Items stored in a collection:
***
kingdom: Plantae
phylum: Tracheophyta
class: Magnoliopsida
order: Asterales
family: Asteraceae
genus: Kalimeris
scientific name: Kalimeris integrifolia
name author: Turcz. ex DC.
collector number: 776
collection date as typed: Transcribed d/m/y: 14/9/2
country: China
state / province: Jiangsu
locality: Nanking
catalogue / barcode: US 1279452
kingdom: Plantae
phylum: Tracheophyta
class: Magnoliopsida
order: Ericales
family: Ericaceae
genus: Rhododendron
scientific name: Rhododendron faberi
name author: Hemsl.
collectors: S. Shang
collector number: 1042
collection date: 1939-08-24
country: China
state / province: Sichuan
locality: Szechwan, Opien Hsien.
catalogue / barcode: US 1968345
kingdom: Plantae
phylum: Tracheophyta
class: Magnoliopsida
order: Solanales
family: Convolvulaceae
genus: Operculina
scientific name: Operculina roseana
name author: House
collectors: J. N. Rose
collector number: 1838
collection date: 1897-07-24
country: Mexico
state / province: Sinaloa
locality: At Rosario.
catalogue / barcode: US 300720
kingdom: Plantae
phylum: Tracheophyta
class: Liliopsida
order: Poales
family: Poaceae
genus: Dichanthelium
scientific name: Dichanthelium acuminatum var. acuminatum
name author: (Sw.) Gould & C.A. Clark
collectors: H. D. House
***
=== What to produce ===
Retype, without any change, every line from the very first one down to the line containing "locality: Nanking", including both of those lines.

=== The reply ===
kingdom: Plantae
phylum: Tracheophyta
class: Magnoliopsida
order: Asterales
family: Asteraceae
genus: Kalimeris
scientific name: Kalimeris integrifolia
name author: Turcz. ex DC.
collector number: 776
collection date as typed: Transcribed d/m/y: 14/9/2
country: China
state / province: Jiangsu
locality: Nanking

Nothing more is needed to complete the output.